The Association of U S West Retirees



Insurance With Limits
By M. P. McQueen
The Wall Street Journal
Sunday, December 17, 2006

A growing number of employers are offering limited medical insurance to part-time and temporary workers, but the plans may be a mixed blessing.

These so-called mini-medical or limited-benefit plans often cover routine and preventive services, such as doctor visits and flu shots, with no or low copayments for covered services.  But many have maximum benefit levels that are too low to cover the bills from a serious accident or a heart attack.

That means that even with this insurance, patients could face calamitously high medical bills.

Mini-medical coverage may be partially subsidized by employers, or completely paid for by employees on a voluntary basis, often through payroll deductions.  Some companies offer the plans to new employees during the waiting period for group-plan eligibility.

Premiums tend to be much cheaper than for comprehensive coverage, and are sometimes tied to hourly wages.  At Cigna, for example, monthly premiums for an individual range from about $50 to $225, depending on the plan and any employer contribution.  Family coverage might be $200 to $800.

Check the Limitations

Many such plans limit covered doctor visits to four or five per year, cap payments per service, and limit overall benefits to as little as $2,000 annually -- although at least one plan has a limit as high as $100,000 annually with a lifetime limit of $200,000.  Some plans include a network of physicians, laboratories and pharmacies that provide discounted care.

Most insurers say they are marketing limited-benefit plans only to cover workers not eligible for a company's regular group plan.  And some say their approvals from state regulators specifically prohibit them from marketing the plans as a substitute for comprehensive coverage.  Nevertheless, insurers say some smaller employers have replaced comprehensive plans with mini-medicals.

Insurers say the plans cover most of the common medical expenses an average person or family would need in a given year.  Of the roughly 40% of the population that incurs any medical expenses, the average annual expenditure is about $1,000, according to a 2002 government survey.

But for the 5% of the population that becomes seriously or chronically ill each year, bills average $11,500 and can run into hundreds of thousands of dollars.  The average hospital stay in the U.S. cost $1,450 a day in 2004, according to the American Hospital Association.

Not Really Insurance?

Critics of the mini-med plans, including Gary Claxton, vice president of Henry J. Kaiser Family Foundation, a nonprofit health research group, contend that many of these plan are nothing more than prepaid discount programs.
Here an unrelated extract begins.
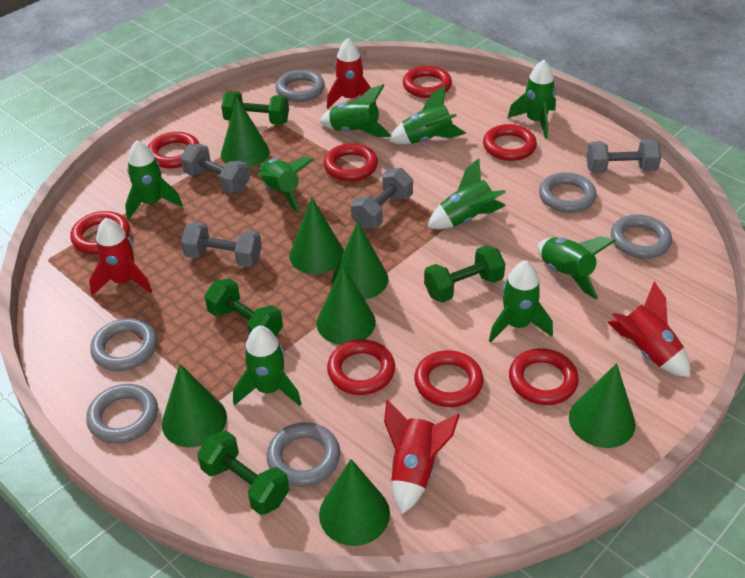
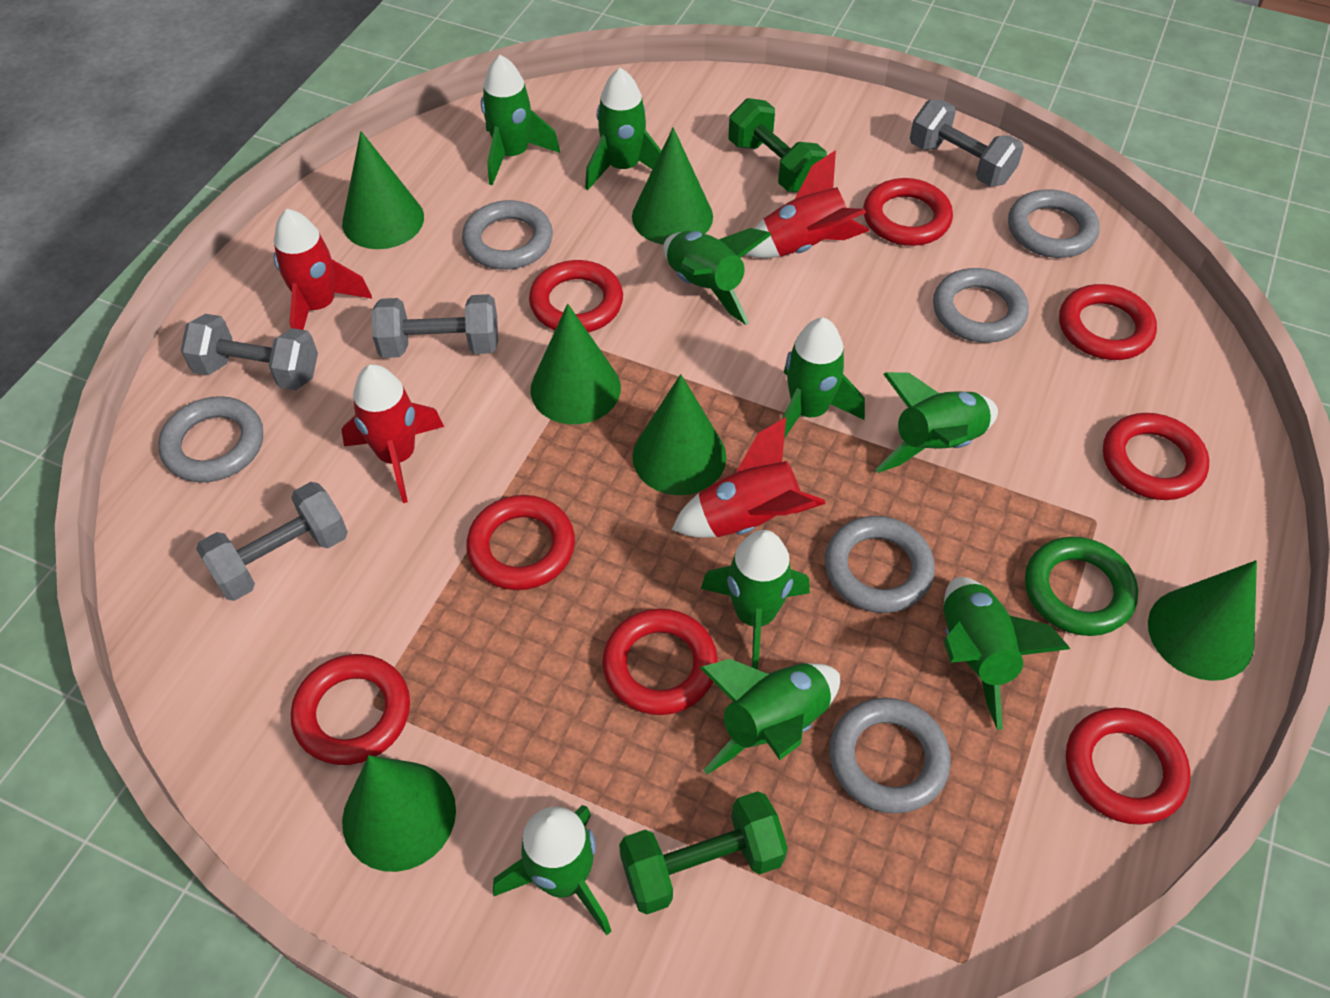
green cone: [162,364,227,447] [221,98,269,168] [289,198,344,274] [316,265,376,345] [319,459,390,546] [332,222,388,300] [569,363,636,448] = 7 -> [342,131,424,249] [342,755,456,872] [530,304,621,424] [632,127,713,245] [632,374,726,495] [1148,560,1257,681] = 6
green dumbbell: [197,430,289,515] [204,278,283,336] [221,91,289,125] [424,245,505,303] = 4 -> [619,791,788,915] [728,98,827,192] = 2
green ring: none = 0 -> [1025,537,1138,636] = 1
"My overall view is that this isn't real health-insurance coverage," because it doesn't protect against large, unexpected charges, Mr. Claxton says.  "If you knew going into a year what was going to happen to you, you wouldn't need insurance.  But you don't."

Benefits consultants and insurers say the plans are better than nothing for the 46 million Americans who currently have no health-care coverage.  Many of the plans are "guaranteed issue," meaning you can't be turned down for pre-existing medical problems.

If your employer offers a limited-benefit medical plan, consider it only if you don't have access to comprehensive insurance.

Don't assume that you can't afford individual comprehensive coverage, because insurance can be affordable in some states, especially for young and healthy workers.  The average annual premium for single coverage was $192 a month in 2004, according to America's Health Insurance Plans, a trade group.

Consider supplementing a limited-benefit plan with an individual "catastrophic" or "major medical" policy, if available, to cover bills that would result from a serious accident or illness.  These high-deductible plans usually exclude pregnancy care and pre-existing medical conditions.